[start of Material shown]
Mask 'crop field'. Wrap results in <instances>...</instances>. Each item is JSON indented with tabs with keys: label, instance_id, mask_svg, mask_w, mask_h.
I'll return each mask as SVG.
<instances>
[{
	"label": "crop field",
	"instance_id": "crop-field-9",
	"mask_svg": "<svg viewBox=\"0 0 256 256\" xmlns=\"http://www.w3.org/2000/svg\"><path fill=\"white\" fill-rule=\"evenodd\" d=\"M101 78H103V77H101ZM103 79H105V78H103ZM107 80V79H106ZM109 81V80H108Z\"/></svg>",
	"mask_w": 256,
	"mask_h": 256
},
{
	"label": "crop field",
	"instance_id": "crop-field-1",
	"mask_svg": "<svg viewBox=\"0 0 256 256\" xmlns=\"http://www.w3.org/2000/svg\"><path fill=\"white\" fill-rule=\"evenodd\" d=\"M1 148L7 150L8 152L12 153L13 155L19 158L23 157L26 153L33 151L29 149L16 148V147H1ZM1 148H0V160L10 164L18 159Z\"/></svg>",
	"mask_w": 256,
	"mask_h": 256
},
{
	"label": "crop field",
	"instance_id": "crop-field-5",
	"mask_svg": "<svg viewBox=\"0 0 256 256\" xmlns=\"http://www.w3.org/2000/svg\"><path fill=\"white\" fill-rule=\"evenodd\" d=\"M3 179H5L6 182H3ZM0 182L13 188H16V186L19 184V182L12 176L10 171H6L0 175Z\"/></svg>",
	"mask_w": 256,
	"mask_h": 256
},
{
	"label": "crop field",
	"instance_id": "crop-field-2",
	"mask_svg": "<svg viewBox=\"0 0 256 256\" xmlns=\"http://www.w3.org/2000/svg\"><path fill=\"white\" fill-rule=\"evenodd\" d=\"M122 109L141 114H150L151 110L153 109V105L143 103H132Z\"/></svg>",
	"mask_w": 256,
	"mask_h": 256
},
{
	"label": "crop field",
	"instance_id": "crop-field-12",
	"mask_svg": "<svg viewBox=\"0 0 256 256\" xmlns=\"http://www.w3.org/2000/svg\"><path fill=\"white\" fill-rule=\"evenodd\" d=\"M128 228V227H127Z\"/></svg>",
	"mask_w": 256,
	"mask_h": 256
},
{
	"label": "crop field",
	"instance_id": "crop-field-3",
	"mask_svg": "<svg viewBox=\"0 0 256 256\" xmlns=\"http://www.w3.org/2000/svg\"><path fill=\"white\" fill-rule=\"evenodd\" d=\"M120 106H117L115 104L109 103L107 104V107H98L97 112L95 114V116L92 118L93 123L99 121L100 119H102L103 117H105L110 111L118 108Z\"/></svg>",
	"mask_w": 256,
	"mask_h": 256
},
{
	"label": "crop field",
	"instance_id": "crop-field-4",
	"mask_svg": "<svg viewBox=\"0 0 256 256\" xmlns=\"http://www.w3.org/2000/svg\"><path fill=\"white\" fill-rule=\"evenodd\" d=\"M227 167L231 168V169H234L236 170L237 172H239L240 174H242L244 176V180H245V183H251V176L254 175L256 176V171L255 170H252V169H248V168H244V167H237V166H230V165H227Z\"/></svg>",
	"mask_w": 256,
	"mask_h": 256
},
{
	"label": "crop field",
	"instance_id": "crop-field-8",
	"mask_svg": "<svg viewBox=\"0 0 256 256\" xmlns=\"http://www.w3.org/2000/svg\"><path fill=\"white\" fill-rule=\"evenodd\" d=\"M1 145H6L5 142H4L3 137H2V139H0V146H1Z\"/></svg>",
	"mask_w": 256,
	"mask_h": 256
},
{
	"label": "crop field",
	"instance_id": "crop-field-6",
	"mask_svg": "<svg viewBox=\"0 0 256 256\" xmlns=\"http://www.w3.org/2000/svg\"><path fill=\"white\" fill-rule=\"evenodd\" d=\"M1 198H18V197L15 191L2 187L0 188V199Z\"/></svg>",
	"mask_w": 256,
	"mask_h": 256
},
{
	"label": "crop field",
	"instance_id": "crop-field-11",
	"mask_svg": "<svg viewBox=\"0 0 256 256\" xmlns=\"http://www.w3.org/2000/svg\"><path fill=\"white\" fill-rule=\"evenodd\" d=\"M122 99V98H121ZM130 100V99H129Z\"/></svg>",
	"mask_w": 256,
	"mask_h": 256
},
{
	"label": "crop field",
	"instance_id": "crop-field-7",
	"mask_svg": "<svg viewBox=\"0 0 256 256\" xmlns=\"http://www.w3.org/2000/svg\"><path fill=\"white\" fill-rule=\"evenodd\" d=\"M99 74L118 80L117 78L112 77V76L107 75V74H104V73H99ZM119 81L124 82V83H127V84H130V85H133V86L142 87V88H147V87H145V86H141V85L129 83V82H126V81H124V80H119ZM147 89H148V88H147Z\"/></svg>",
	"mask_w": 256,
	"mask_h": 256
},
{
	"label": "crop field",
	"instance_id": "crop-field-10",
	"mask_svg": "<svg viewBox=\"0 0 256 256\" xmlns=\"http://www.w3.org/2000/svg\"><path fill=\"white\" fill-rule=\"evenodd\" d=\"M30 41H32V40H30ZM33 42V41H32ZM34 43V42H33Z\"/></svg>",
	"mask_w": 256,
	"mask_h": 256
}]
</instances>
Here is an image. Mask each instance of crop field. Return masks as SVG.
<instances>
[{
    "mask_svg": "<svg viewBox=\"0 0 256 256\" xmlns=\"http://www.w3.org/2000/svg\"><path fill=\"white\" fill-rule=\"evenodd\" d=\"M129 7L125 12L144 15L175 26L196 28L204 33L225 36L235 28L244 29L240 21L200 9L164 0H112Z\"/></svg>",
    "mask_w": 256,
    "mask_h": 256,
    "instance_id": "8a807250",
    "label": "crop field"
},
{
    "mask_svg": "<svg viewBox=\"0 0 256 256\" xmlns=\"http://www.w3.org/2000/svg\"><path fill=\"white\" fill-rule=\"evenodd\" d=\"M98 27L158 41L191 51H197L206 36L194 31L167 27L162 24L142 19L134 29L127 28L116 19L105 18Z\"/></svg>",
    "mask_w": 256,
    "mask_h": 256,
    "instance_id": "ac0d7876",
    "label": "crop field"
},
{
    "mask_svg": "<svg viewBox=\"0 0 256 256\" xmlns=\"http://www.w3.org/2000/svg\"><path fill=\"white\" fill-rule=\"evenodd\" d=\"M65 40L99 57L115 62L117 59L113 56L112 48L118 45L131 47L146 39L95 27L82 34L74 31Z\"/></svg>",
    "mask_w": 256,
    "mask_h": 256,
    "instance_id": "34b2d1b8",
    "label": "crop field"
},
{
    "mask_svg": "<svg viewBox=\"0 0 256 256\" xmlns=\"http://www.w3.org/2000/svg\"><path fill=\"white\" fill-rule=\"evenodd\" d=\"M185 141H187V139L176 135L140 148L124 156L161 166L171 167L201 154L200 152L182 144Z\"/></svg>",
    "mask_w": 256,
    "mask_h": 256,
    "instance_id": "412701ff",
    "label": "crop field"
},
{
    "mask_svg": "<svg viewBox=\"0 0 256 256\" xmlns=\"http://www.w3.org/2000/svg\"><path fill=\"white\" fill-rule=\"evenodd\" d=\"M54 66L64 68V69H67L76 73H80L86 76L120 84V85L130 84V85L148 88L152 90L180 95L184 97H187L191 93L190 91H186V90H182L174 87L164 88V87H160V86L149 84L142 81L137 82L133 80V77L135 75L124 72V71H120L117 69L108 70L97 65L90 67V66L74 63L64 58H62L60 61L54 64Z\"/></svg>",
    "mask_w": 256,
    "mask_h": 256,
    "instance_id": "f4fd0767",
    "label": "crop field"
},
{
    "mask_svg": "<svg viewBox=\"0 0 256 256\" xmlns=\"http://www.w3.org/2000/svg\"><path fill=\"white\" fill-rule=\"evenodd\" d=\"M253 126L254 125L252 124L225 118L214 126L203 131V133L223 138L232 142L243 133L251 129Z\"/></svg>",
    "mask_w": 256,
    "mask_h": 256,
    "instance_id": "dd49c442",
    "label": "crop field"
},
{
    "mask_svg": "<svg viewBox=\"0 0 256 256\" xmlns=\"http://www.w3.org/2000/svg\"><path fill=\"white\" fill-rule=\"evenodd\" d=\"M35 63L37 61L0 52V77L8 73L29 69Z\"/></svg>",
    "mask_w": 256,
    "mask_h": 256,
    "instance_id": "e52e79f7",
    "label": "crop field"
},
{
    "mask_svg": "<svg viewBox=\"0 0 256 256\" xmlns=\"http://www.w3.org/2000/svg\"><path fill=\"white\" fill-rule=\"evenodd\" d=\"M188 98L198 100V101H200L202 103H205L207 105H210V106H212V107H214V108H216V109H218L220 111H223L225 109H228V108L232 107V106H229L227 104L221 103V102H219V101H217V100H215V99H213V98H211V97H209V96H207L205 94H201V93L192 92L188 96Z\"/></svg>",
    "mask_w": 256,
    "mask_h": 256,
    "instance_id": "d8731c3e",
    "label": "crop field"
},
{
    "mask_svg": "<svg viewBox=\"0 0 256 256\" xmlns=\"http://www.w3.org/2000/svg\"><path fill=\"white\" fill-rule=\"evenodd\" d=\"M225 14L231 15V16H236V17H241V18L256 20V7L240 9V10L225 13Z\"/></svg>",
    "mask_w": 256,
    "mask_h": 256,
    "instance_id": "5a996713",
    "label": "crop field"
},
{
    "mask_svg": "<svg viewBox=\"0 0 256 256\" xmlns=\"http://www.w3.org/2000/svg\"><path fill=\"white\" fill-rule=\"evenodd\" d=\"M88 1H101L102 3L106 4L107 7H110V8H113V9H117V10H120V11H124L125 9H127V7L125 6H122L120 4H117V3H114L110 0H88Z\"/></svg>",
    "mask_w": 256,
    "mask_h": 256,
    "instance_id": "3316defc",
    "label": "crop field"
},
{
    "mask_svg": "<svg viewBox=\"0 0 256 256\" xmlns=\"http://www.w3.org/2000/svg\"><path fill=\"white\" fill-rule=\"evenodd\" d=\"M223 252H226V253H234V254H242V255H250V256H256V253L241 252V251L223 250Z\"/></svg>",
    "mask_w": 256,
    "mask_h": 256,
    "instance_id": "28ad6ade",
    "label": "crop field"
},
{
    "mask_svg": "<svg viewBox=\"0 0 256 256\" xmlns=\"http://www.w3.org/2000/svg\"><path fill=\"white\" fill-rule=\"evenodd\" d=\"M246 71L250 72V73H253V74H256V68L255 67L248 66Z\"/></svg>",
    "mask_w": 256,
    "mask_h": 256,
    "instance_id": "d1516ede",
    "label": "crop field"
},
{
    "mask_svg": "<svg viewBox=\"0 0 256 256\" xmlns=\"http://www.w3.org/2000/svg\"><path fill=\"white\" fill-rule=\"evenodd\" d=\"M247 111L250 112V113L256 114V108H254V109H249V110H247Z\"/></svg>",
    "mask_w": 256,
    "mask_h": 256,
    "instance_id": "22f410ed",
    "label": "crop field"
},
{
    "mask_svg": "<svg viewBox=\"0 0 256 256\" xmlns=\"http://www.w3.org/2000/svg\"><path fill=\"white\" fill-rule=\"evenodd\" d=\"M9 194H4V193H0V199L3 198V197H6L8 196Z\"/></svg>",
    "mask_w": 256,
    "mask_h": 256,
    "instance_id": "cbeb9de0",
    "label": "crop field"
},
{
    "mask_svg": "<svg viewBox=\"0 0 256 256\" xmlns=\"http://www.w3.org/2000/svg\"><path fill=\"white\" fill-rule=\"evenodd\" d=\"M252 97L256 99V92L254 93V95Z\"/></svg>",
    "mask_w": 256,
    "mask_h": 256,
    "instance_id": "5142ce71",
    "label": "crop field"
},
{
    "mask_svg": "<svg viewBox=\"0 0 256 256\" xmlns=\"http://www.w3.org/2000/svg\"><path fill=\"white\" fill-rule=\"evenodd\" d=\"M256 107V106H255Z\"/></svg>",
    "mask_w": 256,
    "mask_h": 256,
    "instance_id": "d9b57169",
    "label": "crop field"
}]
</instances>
[end of Material shown]
◆ **Set problem**: Quote the outline records from their first line through the line that contains "106H117L115 104L109 103L107", keeping both ends.

◆ **Correct result**:
Mask 'crop field'. Wrap results in <instances>...</instances>. Each item is JSON indented with tabs with keys: label, instance_id, mask_svg, mask_w, mask_h.
I'll return each mask as SVG.
<instances>
[{
	"label": "crop field",
	"instance_id": "crop-field-9",
	"mask_svg": "<svg viewBox=\"0 0 256 256\" xmlns=\"http://www.w3.org/2000/svg\"><path fill=\"white\" fill-rule=\"evenodd\" d=\"M101 78H103V77H101ZM103 79H105V78H103ZM107 80V79H106ZM109 81V80H108Z\"/></svg>",
	"mask_w": 256,
	"mask_h": 256
},
{
	"label": "crop field",
	"instance_id": "crop-field-1",
	"mask_svg": "<svg viewBox=\"0 0 256 256\" xmlns=\"http://www.w3.org/2000/svg\"><path fill=\"white\" fill-rule=\"evenodd\" d=\"M1 148L7 150L8 152L12 153L13 155L19 158L23 157L26 153L33 151L29 149L16 148V147H1ZM1 148H0V160L10 164L18 159Z\"/></svg>",
	"mask_w": 256,
	"mask_h": 256
},
{
	"label": "crop field",
	"instance_id": "crop-field-5",
	"mask_svg": "<svg viewBox=\"0 0 256 256\" xmlns=\"http://www.w3.org/2000/svg\"><path fill=\"white\" fill-rule=\"evenodd\" d=\"M3 179H5L6 182H3ZM0 182L13 188H16V186L19 184V182L12 176L10 171H6L0 175Z\"/></svg>",
	"mask_w": 256,
	"mask_h": 256
},
{
	"label": "crop field",
	"instance_id": "crop-field-2",
	"mask_svg": "<svg viewBox=\"0 0 256 256\" xmlns=\"http://www.w3.org/2000/svg\"><path fill=\"white\" fill-rule=\"evenodd\" d=\"M122 109L141 114H150L151 110L153 109V105L143 103H132Z\"/></svg>",
	"mask_w": 256,
	"mask_h": 256
},
{
	"label": "crop field",
	"instance_id": "crop-field-12",
	"mask_svg": "<svg viewBox=\"0 0 256 256\" xmlns=\"http://www.w3.org/2000/svg\"><path fill=\"white\" fill-rule=\"evenodd\" d=\"M128 228V227H127Z\"/></svg>",
	"mask_w": 256,
	"mask_h": 256
},
{
	"label": "crop field",
	"instance_id": "crop-field-3",
	"mask_svg": "<svg viewBox=\"0 0 256 256\" xmlns=\"http://www.w3.org/2000/svg\"><path fill=\"white\" fill-rule=\"evenodd\" d=\"M120 106H117L115 104L109 103L107 104V107H98L97 112L95 114V116L92 118L93 123L99 121L100 119H102L103 117H105L110 111L118 108Z\"/></svg>",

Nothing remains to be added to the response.